Limited Nano Server management
Server Management Tools gives the administrator simple Microsoft Windows Server Manager- and Task Manager-style information about Nano Server and Windows Server Core, the headless versions of Windows Server. It's not meant to be a full management product, and it is decidedly not a full graphical user interface. Rather, it's a web-based tool for accessing headless servers and performing ad-hoc administration that doesn't justify building PowerShell scripts and remoting into the systems. It's also an option for IT shops that cannot invest in System Center.
While Windows Server Core is generally more hospitable than Nano Server when it comes to direct administration from the console or over Remote Desktop Protocol, they are both meant to be managed from afar. But, Windows Server doesn't come with easy-to-use tools to do this management -- aside from the Remote Server Administration Tools set, which basically puts the Windows Server GUI back on another system. The SMT suite is designed to provide quick management and diagnostic information about Nano Server and Windows Server Core machines: information at a glance, basic control over networking, user accounts, startup, shutdown and updating.
Assessing the use of the Azure Server Management Tools
Most organizations are still heterogeneous when it comes to Windows Server versions; between the Azure cloud requirement to use SMT and the fact it only manages later OS versions, the appeal is limited.

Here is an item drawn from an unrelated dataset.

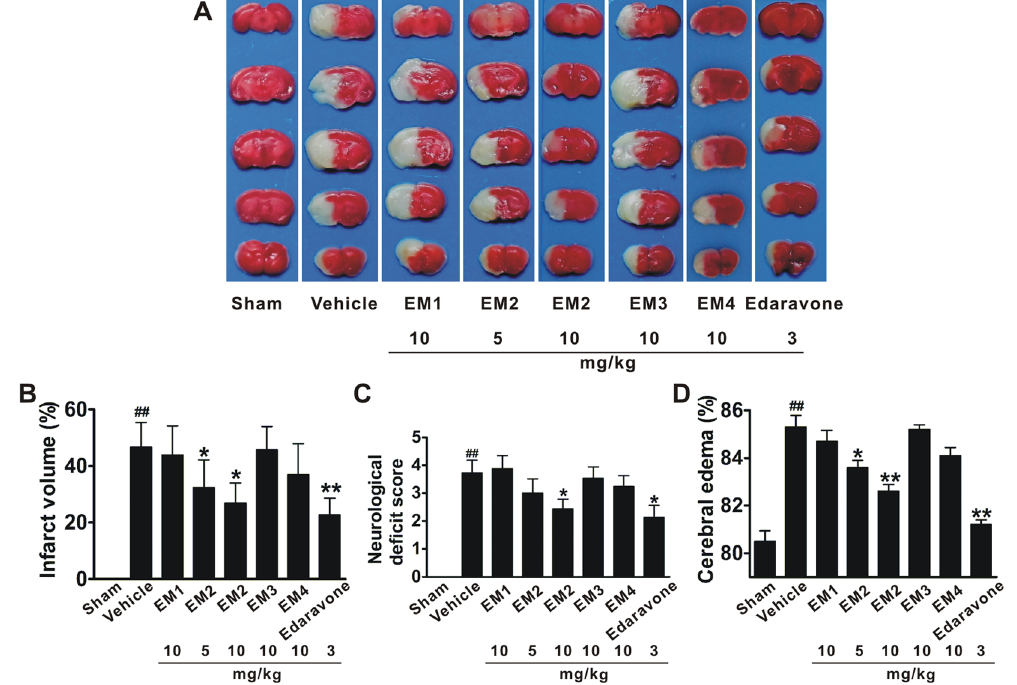
Figure 3. EphrinA1 mutants protect mice against I/R cerebral damage. ( A ) Representative TTC-stained brain coronal sections. Quantitative analysis of cerebral infarct volumes ( B ), neurological deficit scores ( C ), and cerebral edema ( D ). All data are presented as means ± S.E.M. (n = 10–12). ## p < 0.01 compared with sham group. * p < 0.05, ** p < 0.01 compared with vehicle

On the other hand, the tool is free. There is no runtime cost in Azure, and there is no license fee for the gateway machine, other than the OS it runs on. This is one more tool in your management arsenal and it's definitely the visual tool of choice for handling headless Nano Server deployments.
The administrator can use SMT on Windows headless servers to:
- Look at and change system configuration information like system name, installed roles and networking settings;
- Monitor performance of the server's processors, memory, disk and networking;
- Start, stop and monitor processes and services in the same way that they would use Task Manager;
- Manage devices -- and their drivers -- attached to servers;
- View and handle event log entries; and
- Access a PowerShell console to do further analysis, troubleshooting or management.
SMT can only manage Windows Server 2012, Windows Server 2012 R2 and Windows Server 2016 machines. No 2008 and 2008 R2 servers will show up in this tool and must be managed via another method.
Head in the clouds
Microsoft hosts Server Management Tools in Azure. This allows SMT to run independently of the IT organization's infrastructure and security perimeter with one crucial exception: a gateway server that communicates both with Azure and the tooling in the cloud, and also with the private servers that are management targets for the tool. A lot of administrators prefer the convenience of a web-based toolkit. This is essentially a role on a machine running Windows Server 2012 R2 or Windows Server 2016. For the 2012 R2, install the Windows Management Framework 5.0 toolset; the 2016 version is ready to go with no additional software support.
Microsoft Nano Server is a no-frills 64-bit server operating system that debuted in Windows Server 2016. The default deployment has no graphical user interface (GUI) nor any embedded server roles.
To deploy Server Management Tools requires a Microsoft Azure subscription. Log into the new portal -- do not use the manage.windowsazure.com portal -- and browse to the Azure Marketplace. Find "Server management tools" and click the Create button at the bottom of the pane. Add the name or IP address of the servers to be managed, and create a new gateway -- the machine that sits in the middle and passes management requests to and from Azure and the endpoint -- in this process. Click Create and continue to the SMT pane where you can connect to the machine via username and password. Here you'll be prompted to create a new gateway.
The gateway installation process involves downloading a small ZIP file, extracting the MSI file and a configuration JSON file and installing it on a Windows Server 2012 R2 and Windows Server 2016 machine. After that's complete, head back to Azure and click Refresh, and after entering your credentials again, you should connect to the endpoint.